If the projects cannot be delivered in time, developers may also face litigation and may be asked to pay compensation to buyers, Khoo added.

“Construction sites couldn’t operate during the lockdowns. We’ve lost six to seven months of construction time. There is also a shortage of manpower in the construction sector. All these factors put us in a tough spot.

“We can’t see an end to the ever-increasing prices either.

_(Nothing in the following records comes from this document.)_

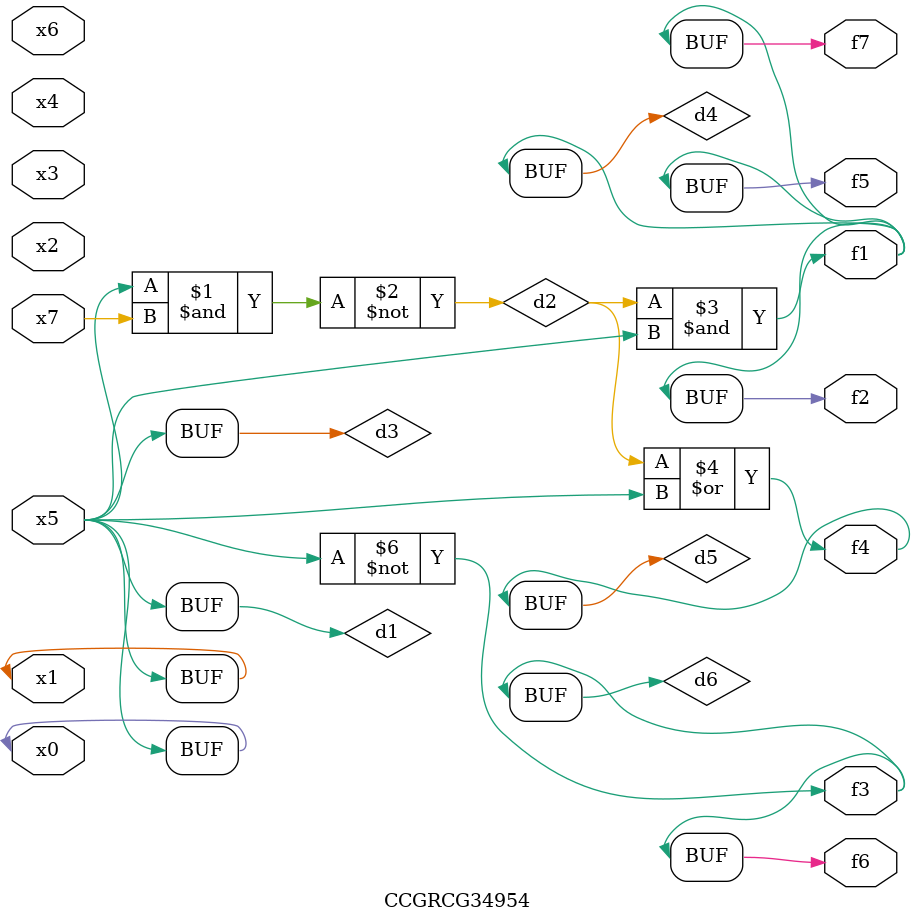
<source format=v>
module CCGRCG34954(
	input x0, x1, x2, x3, x4, x5, x6, x7,
	output f1, f2, f3, f4, f5, f6, f7
);

	wire d1, d2, d3, d4, d5, d6;

	buf (d1, x0, x5);
	nand (d2, x5, x7);
	buf (d3, x0, x1);
	and (d4, d2, d3);
	or (d5, d2, d3);
	nor (d6, d1, d3);
	assign f1 = d4;
	assign f2 = d4;
	assign f3 = d6;
	assign f4 = d5;
	assign f5 = d4;
	assign f6 = d6;
	assign f7 = d4;
endmodule

</source>
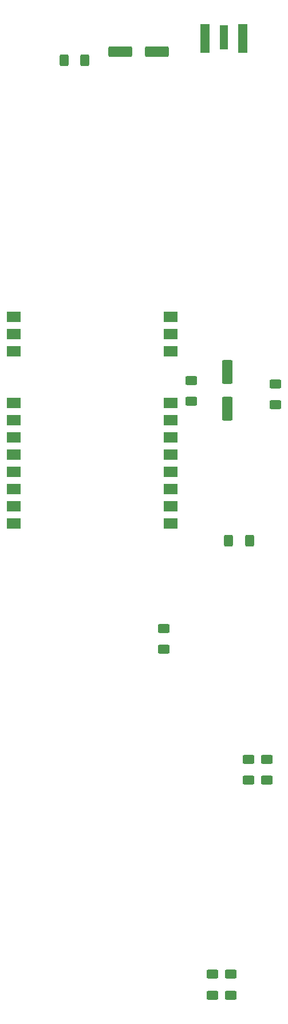
<source format=gtp>
%TF.GenerationSoftware,KiCad,Pcbnew,7.0.9*%
%TF.CreationDate,2024-10-08T13:53:10-07:00*%
%TF.ProjectId,DIY Meshtastic 1W Node,44495920-4d65-4736-9874-617374696320,1.0*%
%TF.SameCoordinates,Original*%
%TF.FileFunction,Paste,Top*%
%TF.FilePolarity,Positive*%
%FSLAX46Y46*%
G04 Gerber Fmt 4.6, Leading zero omitted, Abs format (unit mm)*
G04 Created by KiCad (PCBNEW 7.0.9) date 2024-10-08 13:53:10*
%MOMM*%
%LPD*%
G01*
G04 APERTURE LIST*
G04 Aperture macros list*
%AMRoundRect*
0 Rectangle with rounded corners*
0 $1 Rounding radius*
0 $2 $3 $4 $5 $6 $7 $8 $9 X,Y pos of 4 corners*
0 Add a 4 corners polygon primitive as box body*
4,1,4,$2,$3,$4,$5,$6,$7,$8,$9,$2,$3,0*
0 Add four circle primitives for the rounded corners*
1,1,$1+$1,$2,$3*
1,1,$1+$1,$4,$5*
1,1,$1+$1,$6,$7*
1,1,$1+$1,$8,$9*
0 Add four rect primitives between the rounded corners*
20,1,$1+$1,$2,$3,$4,$5,0*
20,1,$1+$1,$4,$5,$6,$7,0*
20,1,$1+$1,$6,$7,$8,$9,0*
20,1,$1+$1,$8,$9,$2,$3,0*%
G04 Aperture macros list end*
%ADD10R,2.080000X1.510000*%
%ADD11RoundRect,0.250000X0.625000X-0.400000X0.625000X0.400000X-0.625000X0.400000X-0.625000X-0.400000X0*%
%ADD12RoundRect,0.250000X-0.625000X0.400000X-0.625000X-0.400000X0.625000X-0.400000X0.625000X0.400000X0*%
%ADD13R,1.270000X3.600000*%
%ADD14R,1.350000X4.200000*%
%ADD15RoundRect,0.250000X1.500000X0.550000X-1.500000X0.550000X-1.500000X-0.550000X1.500000X-0.550000X0*%
%ADD16RoundRect,0.250000X0.550000X-1.500000X0.550000X1.500000X-0.550000X1.500000X-0.550000X-1.500000X0*%
%ADD17RoundRect,0.250000X0.400000X0.625000X-0.400000X0.625000X-0.400000X-0.625000X0.400000X-0.625000X0*%
G04 APERTURE END LIST*
D10*
%TO.C,U2*%
X103850000Y-73680000D03*
X103850000Y-76220000D03*
X103850000Y-78760000D03*
X103850000Y-86360000D03*
X103850000Y-88900000D03*
X103850000Y-91440000D03*
X103850000Y-93980000D03*
X103850000Y-96520000D03*
X103850000Y-99060000D03*
X103850000Y-101600000D03*
X103850000Y-104140000D03*
X127000000Y-104140000D03*
X127000000Y-101600000D03*
X127000000Y-99060000D03*
X127000000Y-96520000D03*
X127000000Y-93980000D03*
X127000000Y-91440000D03*
X127000000Y-88900000D03*
X127000000Y-86360000D03*
X127000000Y-78760000D03*
X127000000Y-76220000D03*
X127000000Y-73680000D03*
%TD*%
D11*
%TO.C,C8*%
X141224000Y-142038000D03*
X141224000Y-138938000D03*
%TD*%
D12*
%TO.C,C7*%
X138508000Y-138912000D03*
X138508000Y-142012000D03*
%TD*%
D13*
%TO.C,J8*%
X134905000Y-32402500D03*
D14*
X137730000Y-32602500D03*
X132080000Y-32602500D03*
%TD*%
D15*
%TO.C,C6*%
X124968000Y-34544000D03*
X119568000Y-34544000D03*
%TD*%
D12*
%TO.C,C2*%
X142494000Y-83566000D03*
X142494000Y-86666000D03*
%TD*%
%TO.C,C3*%
X130048000Y-83032000D03*
X130048000Y-86132000D03*
%TD*%
%TO.C,C4*%
X125984000Y-119608000D03*
X125984000Y-122708000D03*
%TD*%
D16*
%TO.C,C1*%
X135382000Y-87188000D03*
X135382000Y-81788000D03*
%TD*%
D17*
%TO.C,C5*%
X114352000Y-35814000D03*
X111252000Y-35814000D03*
%TD*%
D12*
%TO.C,C10*%
X135890000Y-170636000D03*
X135890000Y-173736000D03*
%TD*%
D17*
%TO.C,R1*%
X138710000Y-106680000D03*
X135610000Y-106680000D03*
%TD*%
D12*
%TO.C,C9*%
X133174000Y-170636000D03*
X133174000Y-173736000D03*
%TD*%
M02*

</source>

We hope the government can intervene and control the situation.”

Former Master Builders Association Malaysia (MBAM) president Foo Check Lee said increased prices of construction materials have pushed building costs up, prompting negotiations between contractors and developers.

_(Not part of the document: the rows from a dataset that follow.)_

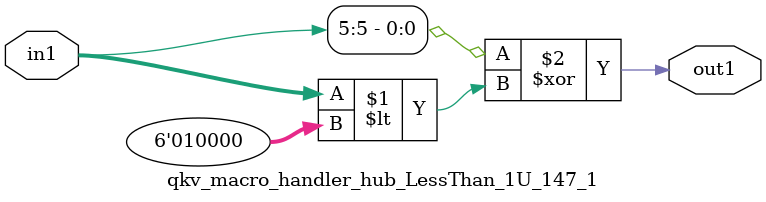
<source format=v>

`timescale 1ps / 1ps


module qkv_macro_handler_hub_LessThan_1U_147_1( in1, out1 );

    input [5:0] in1;
    output out1;

    
    // rtl_process:qkv_macro_handler_hub_LessThan_1U_11_1/qkv_macro_handler_hub_LessThan_1U_11_1_thread_1
    assign out1 = (in1[5] ^ in1 < 6'd16);

endmodule





</source>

“Contractors can slow down on the project and wait for prices to fall, but this will delay completion of the project and buyers will get their properties later than expected.”

The higher prices are felt worldwide as global shipping and production lines have been affected by the pandemic.

Foo said the current price of steel is RM2,800 a tonne, a slight drop from RM3,100 a tonne, but the price of other items such as aluminium, PVC, sand, bricks and copper wires have gone up.

Another problem contractors face is the manpower shortage that has resulted in delays and jockeying between various construction sites over a limited number of workers.

Recently, the MBAM, Rehda, Persatuan Kontraktor Melayu Malaysia, Persatuan Kontraktor Bumiputera Malaysia, Guild of Bumiputera Contractors Wibawa, The United Malaysia Contractors Association and Persatuan Kontraktor India Malaysia asked the government to step in to control the prices of construction materials.

They said key factors affecting the price increase for building materials include the cost of raw materials, shortage of migrant labour and rising prices in logistics, crude oil and energy costs.

To ease the situation, the groups urged the government to consider their proposals, which include enforcement against profiteering and anti-competition practices along the whole supply chain.

They said the government should also start allowing migrant workers back into the country, and extend the variation of price clause on contracts for government projects. – December 16, 2021.